Study text:
One of the most important things to consider when choosing a program is whether or not it meets the requirements for becoming licensed in your state. Many states maintain lists of approved schools and programs, while others recognize programs that are recognized by specific accrediting organizations.
The primary consideration is whether the program includes the minimum number of clock hours your state’s Board of Cosmetology requires. Click on your state above for details on the requirements set by your state’s Board of Cosmetology.
Program Design and Structure
When choosing a beauty school program, you should always investigate the program’s structure and design to make sure it is a good fit for you. Some schools focus on traditional methods and techniques, while others incorporate all-natural products and the most cutting edge techniques.
It’s a good idea to ask about a school’s philosophy and worldview to see if it meshes with your own ideas and the type of clients you expect to work with.
Some of the questions you might ask when exploring a beauty school include:
What is the class size/student-teacher ratio? You may prefer a smaller class size that allows for more personal interactions with instructors and other students.
What is the course curriculum? You should make sure the course curriculum blends well with your career goals.
Does the program offer practical business skills? Most beauty professionals benefit from the integration of business classes, such as management and marketing, as many salon professionals work as independent contractors, freelancers, or business owners.
Does the program offer exam preparation? Most programs offer exam prep courses that will prepare you for the licensing examinations your state requires.
What is the school’s relationship with the industry? A beauty college that employs instructors who have industry contacts or are still active in their field may provide you with better professional opportunities when you graduate.

Exercise tasks:
(a) Reproduce the beauty school passage word for word, starting with "Does the program offer exam" and going on through "when you graduate.".
(b) Using the beauty school passage, mark each statement yes or no and quote the words that decide it. (i) Many states maintain lists of approved schools and programs. (ii) Every program offers exam prep courses. (iii) A smaller class size allows for more personal interactions with instructors and other students.
(c) Write out every question that the beauty school passage suggests asking when exploring a beauty school.
The listing after the beauty school passage is separate material.

Collected material:

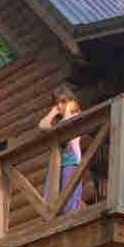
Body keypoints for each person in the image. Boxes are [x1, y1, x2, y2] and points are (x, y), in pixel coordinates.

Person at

Answers for this exercise:
(a)
Does the program offer exam preparation? Most programs offer exam prep courses that will prepare you for the licensing examinations your state requires.
What is the school’s relationship with the industry? A beauty college that employs instructors who have industry contacts or are still active in their field may provide you with better professional opportunities when you graduate.

(b)
(i) Yes: "Many states maintain lists of approved schools and programs"
(ii) No: "Most programs offer exam prep courses"
(iii) Yes: "You may prefer a smaller class size that allows for more personal interactions with instructors and other students."

(c)
What is the class size/student-teacher ratio?
What is the course curriculum?
Does the program offer practical business skills?
Does the program offer exam preparation?
What is the school's relationship with the industry?